■ Text provided
----------
That the clerk was authorized, with the sanction or by order of court, to receive money paid into court in a pending cause, is clearly to be implied from the legislation of Congress. It will be well to trace the history of this question through the statutes enacted from time to time.

By the act of March 1st, 1793, chap. 20, clerks of district courts were allowed 1 1/4 per cent commission on 'all money deposited in court.' 1 Stat. at L. 332, 333; Ibid. 625, chap. 19, 3. Money received by a marshal in a prize cause was held by [184 U.S. 676, 684]   Mr. Justice Story to be properly paid over to the clerk, and that he was entitled to commissions under the statute. That practice, he held, was of great importance for the 'security of suitors.' The Avery (1814) 2 Gall. 308, 311, Fed. Cas. No. 671. See also Blake v. Hawkins, 19 Fed. 204; Re Goodrich, 4 Dill. 230, Fed. Cas. No. 5,541; Smith v. Morgan City, 39 Fed. 572. In Fagan v. Cullen, 28 Fed. 843, 844, Mr. Justice Brown held that moneys received by the marshal should, under 995 and 996 of the Revised Statutes, either be immediately deposited by him 'or paid to the clerk and by him deposited.'

By an act approved April 18th, 1814, chap. 62, it was provided that upon the payment of money into a district or circuit court, to abide the order of the court, the same should be deposited in an incorporated bank to be designated by the court, there to remain until it was decided to whom it of right belonged. If there was no such bank, then the court could 'direct' the money to be deposited according to its discretion. 3 Stat. at L. 127. Could not such direction have been given to the clerk?
----------
■ The data
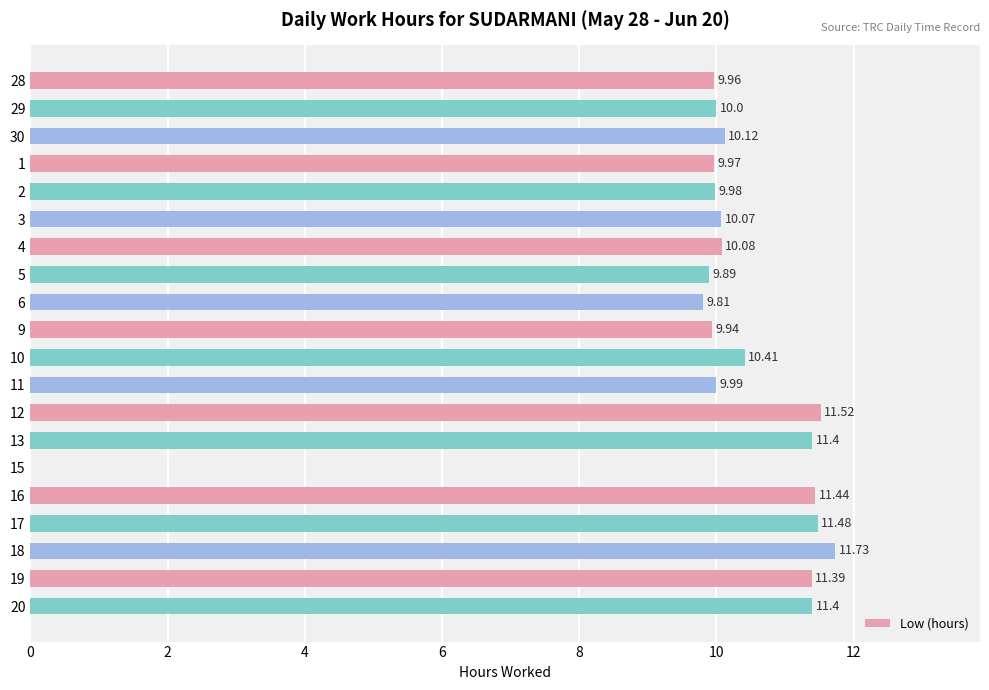

Is it true that the value at 13 is 5.0?

False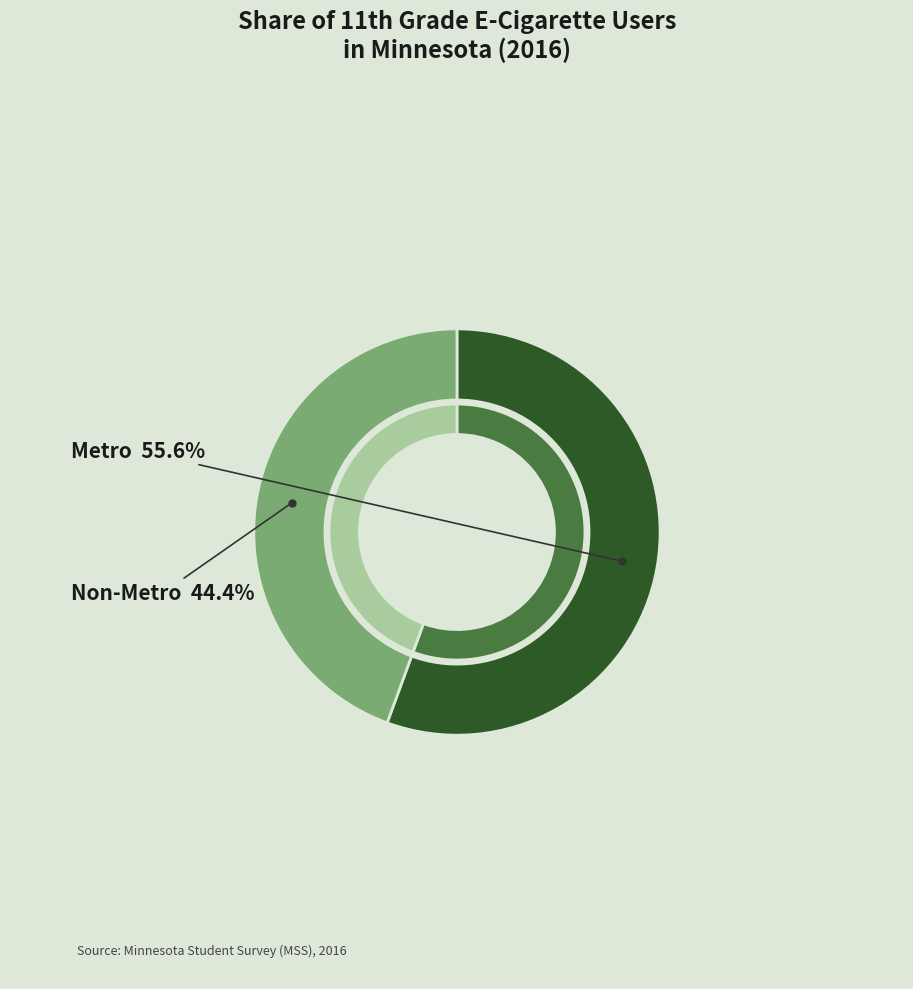

Count the number of slices in the pie.

2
----------
■ Exercise requirements
(A) List every court case that the passage on clerks receiving money paid into court cites by name.
(B) Quote the passage on clerks receiving money paid into court word for word, starting at "By an act approved" and ending at "to the clerk?".

■ Responses per task
(A)
The Avery
Blake v. Hawkins
Re Goodrich
Smith v. Morgan City
Fagan v. Cullen

(B)
By an act approved April 18th, 1814, chap. 62, it was provided that upon the payment of money into a district or circuit court, to abide the order of the court, the same should be deposited in an incorporated bank to be designated by the court, there to remain until it was decided to whom it of right belonged. If there was no such bank, then the court could 'direct' the money to be deposited according to its discretion. 3 Stat. at L. 127. Could not such direction have been given to the clerk?